La Vraie histoire de l’agression de notre pays, le CONGO-ZAIRE, par l’Armée hétéroclite rwando-ougando-angolo-somalo-érythréenne en Octobre 1996 et la raison de la prise de pouvoir, d’une manière coutumière, à Kinshasa ne sont pas encore écrites. A ce jour, tout est caricaturé, falsifié et grotesque. La « vraie » histoire ou la « vraie vérité » va bientôt être écrite en lettre et encre d’or, après la victoire certaine de Jean Pierre BEMBA, au second tour. Il y aura révision des faux procès et reprise des enquêtes de complaisance de tous les vrais-faux procès ou complots. Que ceux qui soutiennent le « Diable » pour des raisons obscures continuent de rêver, mais à une seule condition: que le rêve ne se transforme pas en cauchemar.
Pourquoi et comment Laurent KABILA a été assassiné? Par qui?
Souvenez-vous des dernières paroles du Maréchal MOBUTU le jour de la visite du Président Pascal LISSOUBA au Mont-Ngaliema. Feu Laurent KABILA, naïf marxiste-léniniste, était déjà piégé à Kigali en 1996 par les impérialistes occidentaux, avec la bénédiction de Paul KAGAME du Tutsi Power. La haute finance internationale savait qu’elle ne pouvait ni composer ni compter sur cet ancien ennemi mué en bourgeois comprador, trafiquant d’or et braconnier de pire espèce du parc de Kahuzi. Celui-là même qui avait mené la vie dure aux impérialistes à l’époque de la guerre froide (Est-Ouest).
A Kigali, le patron de Tutsi Power avait flanqué à Laurent KABILA, dès son recrutement en qualité de porte-parole de l’Afdl, trois redoutables assassins qu’il devait transporter dans ses valises. Chaque assassin ignorait la mission macabre confiée aux autres. Car le but recherché par les organisations criminelles internationales et Kigali (manipulateur) était de se servir seulement de L. KABILA pour défenestrer le Maréchal MOBUTU, déstabiliser l’Armée et l’Etat Zaïrois et ensuite avoir la main mise sur les richesses du Pays.
Le 1er « assassin » avait échoué dans sa mission pour s’être mal pris.
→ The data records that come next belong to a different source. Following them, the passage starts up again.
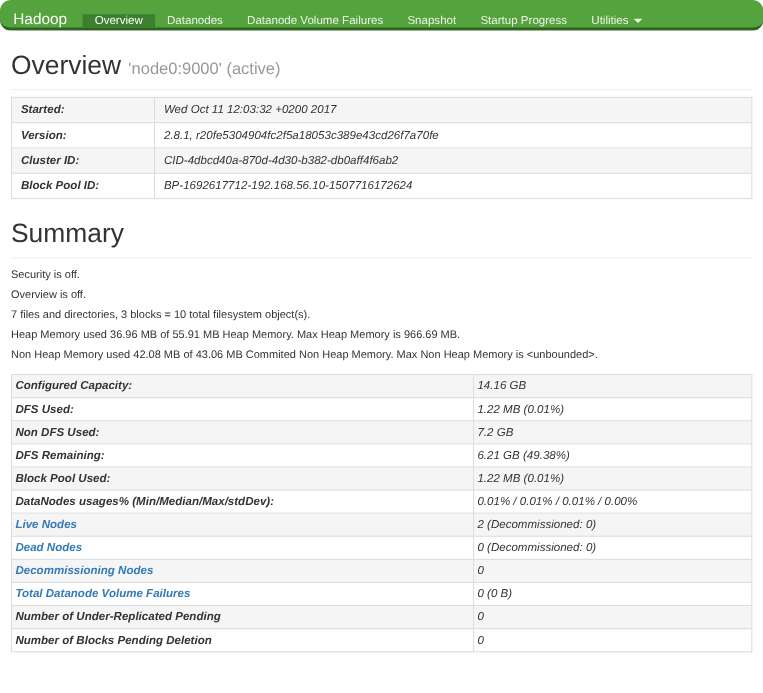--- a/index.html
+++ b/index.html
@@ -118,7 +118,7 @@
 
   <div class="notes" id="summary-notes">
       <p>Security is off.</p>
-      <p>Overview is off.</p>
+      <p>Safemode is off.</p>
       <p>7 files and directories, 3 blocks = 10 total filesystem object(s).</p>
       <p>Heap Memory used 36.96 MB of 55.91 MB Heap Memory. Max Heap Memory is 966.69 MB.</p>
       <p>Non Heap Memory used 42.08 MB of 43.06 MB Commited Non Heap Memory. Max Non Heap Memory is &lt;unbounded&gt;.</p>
Et dans sa précipitation, James KABAREBE était trahi par les siens et une frange des Katangais en quête d’enrichissement rapide et facile. Devenu méfiant vis à vis des Rwandais qu’il connaissait leur fourberie depuis des décennies, Laurent KABILA précipita alors leur départ du Territoire zaïrois (guerre d’Août 1998 ou rébellion dans la rébellion?).
Le « 2ème assassin », l’analphabète MASASU NIDANGA, confondant sa popularité auprès des pieds noirs baptisés « Kadogo » (des villageois sans instruction aucune) d’avec une mission secrète aussi délicate, avait aussi échoué lamentablement ou avec brio (c’est selon) dans sa première tentative. Secoué et pressé de toute part par les Services secrets rwandais dirigés par Moïse, ce « garçon inculte » voulut rééditer son petit jeu après sa première sortie de la prison en oubliant que le « vieux fourbe braconnier » devenait de plus en plus méfiant. En homme averti, à partir des déclarations enfantines et indiscrètes de MASASU NIDANGA, Laurent KABILA sauta sur la dernière occasion et procéda à l’arrestation de celui-ci, sans pour autant se rendre compte que le plus dangereux des deux premiers était le taciturne qui se terrait dans l’ombre.
Les deux précédents échecs ou tentatives d’assassinat venaient justement de réveiller l’attention des Services secrets rwandais et celle des patrons de la pègres internationale. « Il fallait vite bousculer les choses avant que Laurent KABILA nettoie sa cour principale, sinon on risquerait de rater l’occasion » (dixit Kagame). Le « troisième assassin » ou le « 3ème larron » organisa précipitamment l’exécution sommaire de son ancien « camarade » à Pweto pour éviter des fuites. De retour de Pweto, l’ordre fut donné à « l’ange taciturne », par les « commanditaires » de l’opération, de passer à l’action et d’en finir avec le « naïf marxiste-léniniste ». Et la suite? On connaît comment le pouvoir s’était transmis coutumièrement à Kinshasa (de la bouche à l’oreille et dans pure tradition orale des Africains) et comment on avait cherché à effacer tous les témoins de l’affaire (même les onze Libanais du Hezzbollah).
Qui est alors cet homme, le « troisième assassin » qui a réussi la mission secrète?
Réponse? Sans blague ni humour. Observez bien le monument de Laurent KABILA, vous remarquerez que lui-même pointe du doigt son « assassin » qui est perché là-haut.
A chacun de réfléchir avant d’aller déposer le bulletin de vote dans l’urne au second tour. L’Avenir du Pays et du Peuple en dépend!